临水好笑的扬了扬眉,“咦,你叫我通报我们教主,我就去了,可教主不在,我也等了好长时间呢,为了这事我不知浪费了多时间,你不谢我就罢了,怎么还怨我起来了?”
恩焰还待再战,无奈恩轩拉了他一把,“不在么?怎么没见她出来?”
“怎么,难不成你们还监视着我们教主不成?”临水反问。
恩怀干咳二声,“姑娘哪里话,我们只是关心一下而已。”
桑梓上前挽住临水的胳膊,“就是呀,临水,你在波斯的时候不是这样的,怎么这会儿变得这么尖锐了呢?”
“公主,你有所不知。”临水拍了拍桑梓的手,有意无意瞥了恩焰一眼,“有些人自不量力,一门心思想着坐享其成,等着他老子的位子传于他,和不知天高地厚的人说话,就得用这副语气。”
恩焰心中暴怒,但强压怒火,不与小丫头一般见识,不与小丫头一般见识。
桑梓抿嘴一笑,“临水,能不能告诉我,你们教主去哪儿了。”
“钓鱼去了。”
“钓鱼?”四人齐惊,都什么时候了,她还有心思钓鱼。
临水有意无意的又瞥了恩焰一眼,“怎么,这鱼是你们家的,钓不得?”
恩焰瞪了她一眼,没有作声。
远远的,恩轩等四人就见一袭大红衣衫坐于河边,满头白发仍旧未束起,随风飘扬,不论什么时候看见,不论看见过多少次,总能引起心中的震憾。
另外四个护法站在远处不同的四个方向随时戒备,见他们四人来了,悄悄走到教主身旁说了声。恩浓皱了皱眉,点了点头。
恩焰兴致颇高的坐到恩浓的身边,拍了拍手,看了看天,“教主,这么有雅兴?”
见没有答理,恩焰不死心的,“你钓鱼干什么?”
还是没有回声。
“你知不知道这样很没礼貌?你那护法临水话多得让人烦,你话少得让人……”话未说完,接到一记好笑逗趣的眼神,背上无来由升起一股凉意,立马住口,后面的话不说了。
“你烦我们临水?”笑得诡异百生。
恩浓标准的笑,恩焰一时呆了,点了点头。
“好……”恩浓继续笑嘻了的看着恩焰,“这么烦的人,以后也不能呆在我身边了,要不她会烦我一辈子的,是不?”
恩焰又点了点头。
恩浓立马止住笑脸,冷冷的,“我的事办完后,将她‘送’给你,让她烦你一辈子。”
闻言,恩焰立马弹跳起身,火速躲到恩轩的后面,他知道这个‘送’意味着什么,难怪背上无来由升起一股凉意。
恩轩、恩怀相视一笑,王子的际遇让他们见识了这教主不按章出牌的手腕,桑梓也想到了,不好意思的低下了头,眼神却瞟上了在那里笑得开心的恩怀。
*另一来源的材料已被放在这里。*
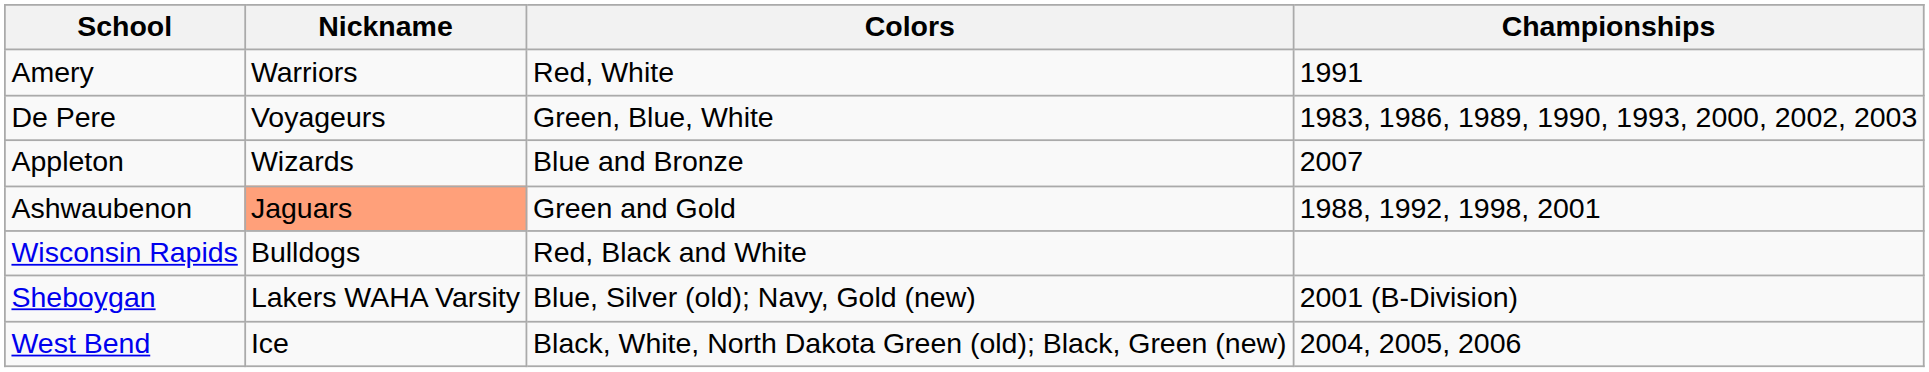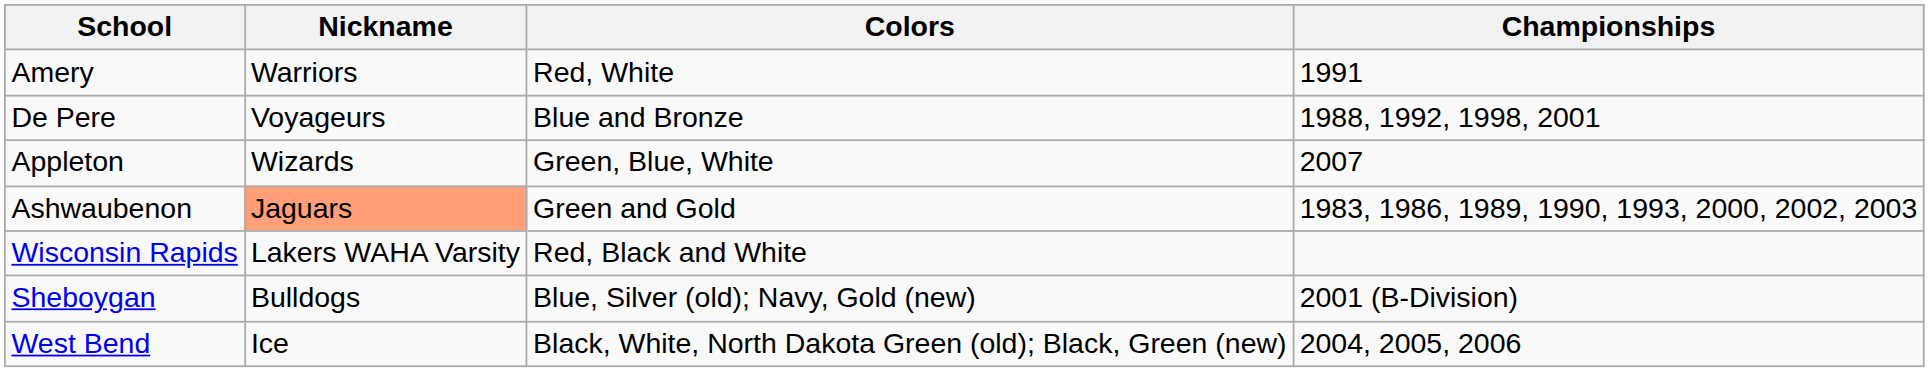De Pere | Colors: Green, Blue, White -> Blue and Bronze
De Pere | Championships: 1983, 1986, 1989, 1990, 1993, 2000, 2002, 2003 -> 1988, 1992, 1998, 2001
Appleton | Colors: Blue and Bronze -> Green, Blue, White
Ashwaubenon | Championships: 1988, 1992, 1998, 2001 -> 1983, 1986, 1989, 1990, 1993, 2000, 2002, 2003
Wisconsin Rapids | Nickname: Bulldogs -> Lakers WAHA Varsity
Sheboygan | Nickname: Lakers WAHA Varsity -> Bulldogs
这一切没有逃过恩浓的眼睛,“公主千金之躯,不远万里追随,真是郎有情、妾有意呀!”她就是要故意为难为难他们,为何要来搅局,坏了自己钓鱼的心情。
“教主,你说什么?”被道破心事的桑梓通红了脸庞,立马转过身,忸怩之态毕现。
恩焰看得大奇,伸手在桑梓的面前晃了晃,“你莫不是真的喜欢我们中的某一个人吧,怎么脸这么红?”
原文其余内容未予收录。